INSTRUCCIONES Y REQUISITOS -
Transcribe sin cambios el fragmento del texto sobre las fiestas religiosas en México que arranca en las palabras "Entre los cambios" y se detiene después de "periodo por inaugurar.".

Entre los cambios que la incesante modernidad ha traído al pueblo de México destaca el aprovechamiento hedonista de las efemérides religiosas, de viejo dedicadas a la oración y al sacrificio, por una parte y por la otra a la celebración de los fastos católicos. El año nuevo, vale decir el último día del año viejo y el primer día del año nuevo, constituía antaño una oportunidad de reflexión, gratitud, gozo y alegría al asistir en familia a los templos cristianos para dar gracias por los beneficios recibidos de Dios en el último año y para poner en sus manos el destino de cada uno de sus miembros en el periodo por inaugurar.
Era una fiesta para desear lo mejor del mundo a parientes, amigos, conocidos y desconocidos. La frase “feliz año nuevo” se prodigaba adiestra y siniestra en el atrio de los templos, en las calles, en los sitios de reunión, etcétera; pero finalmente cada grupo familiar se encontraría para celebrar en la casa morada de los antecesores más antiguos y respetados de la dinastía, poca a o mucha que fuera.
Era un cónclave íntimo, sencillo, casero. Los adultos bebían tequila o aguardiente, las señoras tasas de ponche con un piquetito de “algo fuerte” y los niños encendíamos cohetes de luces en los patios de las casas o en las calles y plazas cercanas, bajo la vigilancia de un adulto.
El día primero del nuevo año había que levantarse, bañarse y vestirse con la mayor formalidad para asistir, otra vez, a la celebración de la misa y de nuevo al encuentro gastronómico con el clásico recalentado de la noche anterior. Pasaban rápido los meses de enero, febrero y marzo. Luego, movediza entre este último mes y el de abril, llegaba la Semana Santa.
Nuevamente vacaciones escolares y de nuevo la diaria asistencia a los templos del domingo de ramos al domingo de resurrección. La visita a los siete templos. Los ritos y prédicas, el rosario, el ceremonial fúnebre del Viernes Santo y las oraciones propias de la Cuaresma. El salmo penitencial del miserere. El retórico sermón de las siete palabras, el rezo repetido del Vía Crucis, la imponente fachada de los altares cubiertos con lienzos morados, los detalles decorativos de un negro luto y un permanente aroma de incienso y cera encendida.

LISTA DE REGISTROS -
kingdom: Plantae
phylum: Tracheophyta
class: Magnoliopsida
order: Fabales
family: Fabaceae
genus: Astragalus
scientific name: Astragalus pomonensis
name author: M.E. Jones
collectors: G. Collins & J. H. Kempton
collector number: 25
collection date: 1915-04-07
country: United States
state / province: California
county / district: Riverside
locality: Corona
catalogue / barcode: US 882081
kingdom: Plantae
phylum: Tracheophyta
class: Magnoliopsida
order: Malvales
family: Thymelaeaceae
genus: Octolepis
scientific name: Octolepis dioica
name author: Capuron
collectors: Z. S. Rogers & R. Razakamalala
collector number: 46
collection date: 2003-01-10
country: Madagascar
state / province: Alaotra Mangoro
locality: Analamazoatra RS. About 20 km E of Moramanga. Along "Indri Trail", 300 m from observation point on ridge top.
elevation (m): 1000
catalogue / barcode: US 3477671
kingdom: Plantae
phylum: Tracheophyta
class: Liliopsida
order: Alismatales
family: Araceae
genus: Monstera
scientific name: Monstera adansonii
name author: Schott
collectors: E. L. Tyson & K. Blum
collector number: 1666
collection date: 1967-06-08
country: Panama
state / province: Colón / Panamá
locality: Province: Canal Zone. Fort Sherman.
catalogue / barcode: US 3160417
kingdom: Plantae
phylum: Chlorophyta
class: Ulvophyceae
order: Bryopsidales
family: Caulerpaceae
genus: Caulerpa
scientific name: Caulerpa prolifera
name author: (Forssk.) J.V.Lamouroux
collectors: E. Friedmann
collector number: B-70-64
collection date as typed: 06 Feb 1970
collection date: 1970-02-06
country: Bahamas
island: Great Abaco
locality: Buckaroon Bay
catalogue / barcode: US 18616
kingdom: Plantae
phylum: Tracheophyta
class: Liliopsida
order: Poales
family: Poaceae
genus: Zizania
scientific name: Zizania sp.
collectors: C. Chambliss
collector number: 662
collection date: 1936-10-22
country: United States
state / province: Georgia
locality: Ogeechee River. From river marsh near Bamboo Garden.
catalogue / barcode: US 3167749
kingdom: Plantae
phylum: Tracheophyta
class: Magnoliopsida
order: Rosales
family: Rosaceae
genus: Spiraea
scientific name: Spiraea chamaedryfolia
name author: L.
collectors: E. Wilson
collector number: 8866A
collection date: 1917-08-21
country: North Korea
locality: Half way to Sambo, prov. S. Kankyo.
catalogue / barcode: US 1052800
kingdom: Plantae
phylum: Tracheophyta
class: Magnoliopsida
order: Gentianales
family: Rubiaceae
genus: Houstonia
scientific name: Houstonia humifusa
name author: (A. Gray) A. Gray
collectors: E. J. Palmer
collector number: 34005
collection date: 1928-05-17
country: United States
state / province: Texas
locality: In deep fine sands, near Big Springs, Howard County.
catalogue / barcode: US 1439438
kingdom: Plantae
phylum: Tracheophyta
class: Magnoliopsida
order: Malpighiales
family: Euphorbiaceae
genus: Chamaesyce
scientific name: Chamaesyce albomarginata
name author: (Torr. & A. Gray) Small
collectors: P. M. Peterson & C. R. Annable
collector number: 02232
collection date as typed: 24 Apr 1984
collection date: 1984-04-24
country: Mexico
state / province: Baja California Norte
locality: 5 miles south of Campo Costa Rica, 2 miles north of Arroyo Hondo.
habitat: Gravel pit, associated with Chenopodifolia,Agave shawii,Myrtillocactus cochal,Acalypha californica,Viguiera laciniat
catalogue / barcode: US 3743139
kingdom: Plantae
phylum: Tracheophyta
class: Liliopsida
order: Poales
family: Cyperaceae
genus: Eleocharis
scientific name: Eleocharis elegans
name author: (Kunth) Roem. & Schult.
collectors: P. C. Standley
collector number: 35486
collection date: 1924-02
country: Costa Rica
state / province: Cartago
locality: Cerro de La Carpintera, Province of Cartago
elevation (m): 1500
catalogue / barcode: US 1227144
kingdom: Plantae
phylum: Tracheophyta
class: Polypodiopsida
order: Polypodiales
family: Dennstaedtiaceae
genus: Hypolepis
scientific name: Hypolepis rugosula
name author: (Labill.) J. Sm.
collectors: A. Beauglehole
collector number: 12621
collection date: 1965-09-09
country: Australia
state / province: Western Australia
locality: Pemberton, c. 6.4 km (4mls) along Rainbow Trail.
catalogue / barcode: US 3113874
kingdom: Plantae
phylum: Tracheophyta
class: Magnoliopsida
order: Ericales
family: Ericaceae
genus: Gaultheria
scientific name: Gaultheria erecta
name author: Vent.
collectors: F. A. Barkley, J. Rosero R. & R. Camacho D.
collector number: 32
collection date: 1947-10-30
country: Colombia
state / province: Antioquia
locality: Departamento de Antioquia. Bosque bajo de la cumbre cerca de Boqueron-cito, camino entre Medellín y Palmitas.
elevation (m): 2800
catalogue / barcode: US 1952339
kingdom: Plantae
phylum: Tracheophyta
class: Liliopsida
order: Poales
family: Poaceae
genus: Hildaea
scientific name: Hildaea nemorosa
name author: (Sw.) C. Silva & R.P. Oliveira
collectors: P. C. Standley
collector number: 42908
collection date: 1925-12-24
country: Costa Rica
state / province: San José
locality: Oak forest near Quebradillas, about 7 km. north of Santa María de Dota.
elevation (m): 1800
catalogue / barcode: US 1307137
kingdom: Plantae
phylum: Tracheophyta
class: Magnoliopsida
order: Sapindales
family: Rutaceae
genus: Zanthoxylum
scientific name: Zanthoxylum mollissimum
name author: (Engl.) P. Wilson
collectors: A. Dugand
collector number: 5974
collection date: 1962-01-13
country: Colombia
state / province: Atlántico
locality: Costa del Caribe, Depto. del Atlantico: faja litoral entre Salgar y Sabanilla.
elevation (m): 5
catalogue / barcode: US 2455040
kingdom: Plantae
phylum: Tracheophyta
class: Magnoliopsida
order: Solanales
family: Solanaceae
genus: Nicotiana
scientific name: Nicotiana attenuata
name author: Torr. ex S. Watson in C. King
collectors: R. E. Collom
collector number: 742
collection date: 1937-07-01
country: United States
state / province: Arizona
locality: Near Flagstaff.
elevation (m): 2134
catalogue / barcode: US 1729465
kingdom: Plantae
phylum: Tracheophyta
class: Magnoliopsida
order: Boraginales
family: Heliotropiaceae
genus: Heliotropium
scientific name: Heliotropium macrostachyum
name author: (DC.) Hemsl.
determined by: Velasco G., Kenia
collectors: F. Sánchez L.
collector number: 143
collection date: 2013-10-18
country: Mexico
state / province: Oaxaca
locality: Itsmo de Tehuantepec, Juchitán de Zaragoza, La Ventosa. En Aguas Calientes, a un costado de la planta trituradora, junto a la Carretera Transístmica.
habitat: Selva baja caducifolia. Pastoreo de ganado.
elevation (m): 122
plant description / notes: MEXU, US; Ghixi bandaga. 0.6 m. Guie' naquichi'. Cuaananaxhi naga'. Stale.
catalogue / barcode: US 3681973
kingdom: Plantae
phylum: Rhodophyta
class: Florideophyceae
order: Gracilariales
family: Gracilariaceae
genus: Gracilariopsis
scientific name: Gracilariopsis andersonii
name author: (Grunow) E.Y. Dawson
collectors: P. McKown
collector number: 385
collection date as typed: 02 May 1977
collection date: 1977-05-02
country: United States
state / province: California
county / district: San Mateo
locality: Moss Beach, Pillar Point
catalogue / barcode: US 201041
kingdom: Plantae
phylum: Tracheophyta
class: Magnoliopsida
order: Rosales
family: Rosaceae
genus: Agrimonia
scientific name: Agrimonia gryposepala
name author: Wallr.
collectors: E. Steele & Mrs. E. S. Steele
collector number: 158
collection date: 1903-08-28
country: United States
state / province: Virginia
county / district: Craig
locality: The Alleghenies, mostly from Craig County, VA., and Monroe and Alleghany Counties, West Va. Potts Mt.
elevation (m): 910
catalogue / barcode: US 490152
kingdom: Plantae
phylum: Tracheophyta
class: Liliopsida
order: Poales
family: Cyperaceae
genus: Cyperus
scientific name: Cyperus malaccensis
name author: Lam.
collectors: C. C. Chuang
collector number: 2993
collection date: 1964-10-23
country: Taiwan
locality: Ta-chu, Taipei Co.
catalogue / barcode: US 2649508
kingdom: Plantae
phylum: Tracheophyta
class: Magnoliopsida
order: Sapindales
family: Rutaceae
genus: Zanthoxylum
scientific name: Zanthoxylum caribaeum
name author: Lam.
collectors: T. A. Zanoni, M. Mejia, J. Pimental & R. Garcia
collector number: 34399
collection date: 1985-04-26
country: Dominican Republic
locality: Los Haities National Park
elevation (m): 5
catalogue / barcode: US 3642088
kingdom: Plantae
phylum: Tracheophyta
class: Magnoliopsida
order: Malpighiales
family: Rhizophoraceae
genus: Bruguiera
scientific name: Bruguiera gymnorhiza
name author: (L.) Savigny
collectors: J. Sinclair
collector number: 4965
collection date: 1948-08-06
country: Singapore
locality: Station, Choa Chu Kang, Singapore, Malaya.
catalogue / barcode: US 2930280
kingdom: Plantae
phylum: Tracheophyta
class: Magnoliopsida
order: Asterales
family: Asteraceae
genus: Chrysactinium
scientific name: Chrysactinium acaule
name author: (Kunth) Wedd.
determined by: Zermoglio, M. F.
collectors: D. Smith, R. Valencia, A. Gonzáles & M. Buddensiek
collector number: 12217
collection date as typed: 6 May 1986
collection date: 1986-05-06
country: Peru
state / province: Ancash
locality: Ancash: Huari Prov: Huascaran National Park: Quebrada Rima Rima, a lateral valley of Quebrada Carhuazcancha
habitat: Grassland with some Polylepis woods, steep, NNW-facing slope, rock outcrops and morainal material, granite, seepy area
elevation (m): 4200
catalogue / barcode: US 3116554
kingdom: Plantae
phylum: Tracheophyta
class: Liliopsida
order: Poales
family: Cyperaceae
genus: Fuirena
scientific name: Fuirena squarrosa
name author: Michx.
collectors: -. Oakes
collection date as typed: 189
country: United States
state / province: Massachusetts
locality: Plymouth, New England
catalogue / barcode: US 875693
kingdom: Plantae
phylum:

RESULTADO DE LA TAREA -
Entre los cambios que la incesante modernidad ha traído al pueblo de México destaca el aprovechamiento hedonista de las efemérides religiosas, de viejo dedicadas a la oración y al sacrificio, por una parte y por la otra a la celebración de los fastos católicos. El año nuevo, vale decir el último día del año viejo y el primer día del año nuevo, constituía antaño una oportunidad de reflexión, gratitud, gozo y alegría al asistir en familia a los templos cristianos para dar gracias por los beneficios recibidos de Dios en el último año y para poner en sus manos el destino de cada uno de sus miembros en el periodo por inaugurar.